According to Naval Technology, the UK Ministry of Defence Exercise Unmanned Warrior will bring the Royal Navy and 40 organisations from defence, industry and academia together, thereby making it the largest exercise of its type.

The exercise, centring around the UK coast of Scotland and West Wales, will see the deployment of more than 50 vehicles, sensors and systems.

At the exercise, Thales will display its Watchkeeper Unmanned Aircraft System (UAS), Halcyon Unmanned Surface Vehicle (USV), and its collaborative work in the field of unmanned command and control research.
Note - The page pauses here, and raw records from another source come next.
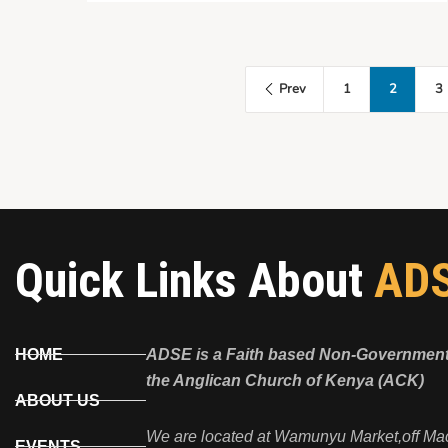
Prev
1
2
3
Quick Links About
AD
HOME
ADSE is a Faith based Non-Governmenta
the Anglican Church of Kenya (ACK)
ABOUT US
We are located at Wamunyu Market,off Ma
EVENTS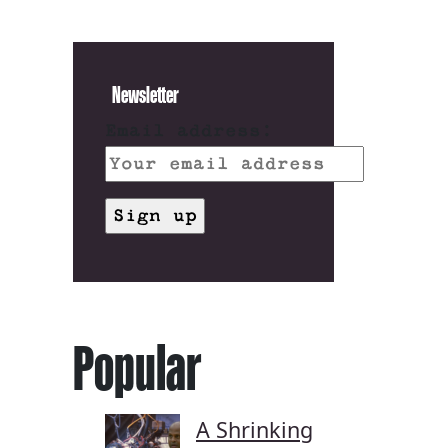
Newsletter
Email address:
Popular
A Shrinking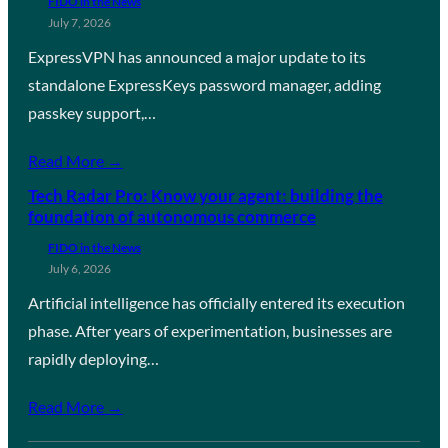
FIDO in the News
July 7, 2026
ExpressVPN has announced a major update to its
standalone ExpressKeys password manager, adding
passkey support,…
Read More →
Tech Radar Pro: Know your agent: building the
foundation of autonomous commerce
FIDO in the News
July 6, 2026
Artificial intelligence has officially entered its execution
phase. After years of experimentation, businesses are
rapidly deploying…
Read More →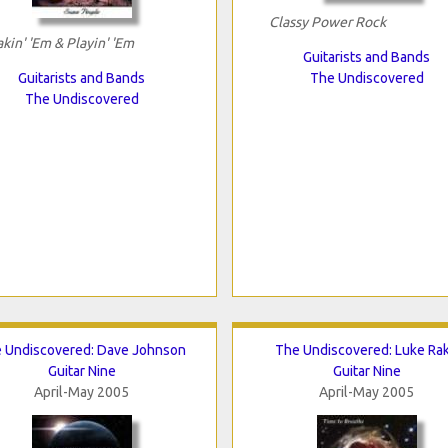
Classy Power Rock
kin' 'Em & Playin' 'Em
Guitarists and Bands
Guitarists and Bands
The Undiscovered
The Undiscovered
 Undiscovered: Dave Johnson
The Undiscovered: Luke Ra
Guitar Nine
Guitar Nine
April-May 2005
April-May 2005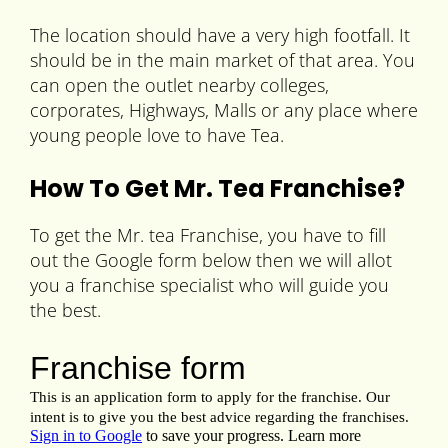
The location should have a very high footfall. It
should be in the main market of that area. You
can open the outlet nearby colleges,
corporates, Highways, Malls or any place where
young people love to have Tea.
How To Get Mr. Tea Franchise?
To get the Mr. tea Franchise, you have to fill
out the Google form below then we will allot
you a franchise specialist who will guide you
the best.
For the first time, the Watchkeeper will fly in a littoral naval environment, operating alongside a Type 23 warship and a merchant vessel. The UAS will be integrated into a series of exercises, ranging from persistent wide area surveillance to supporting landing forces and naval gunfire. Watchkeeper will collect data, which will be streamed down remotely to the vessels and then reviewed by trained operators in order to make better informed command decisions to support the trials exercises.

Equipped with a Thales Towed Synthetic Aperture Sonar, the Halcyon USV will participate in several mine-hunting challenges to demonstrate the advantages of autonomous technology in hostile environments. The missions using Halcyon will be planned and coordinated using Thales mission management software for comprehensive command and control of the USV operation.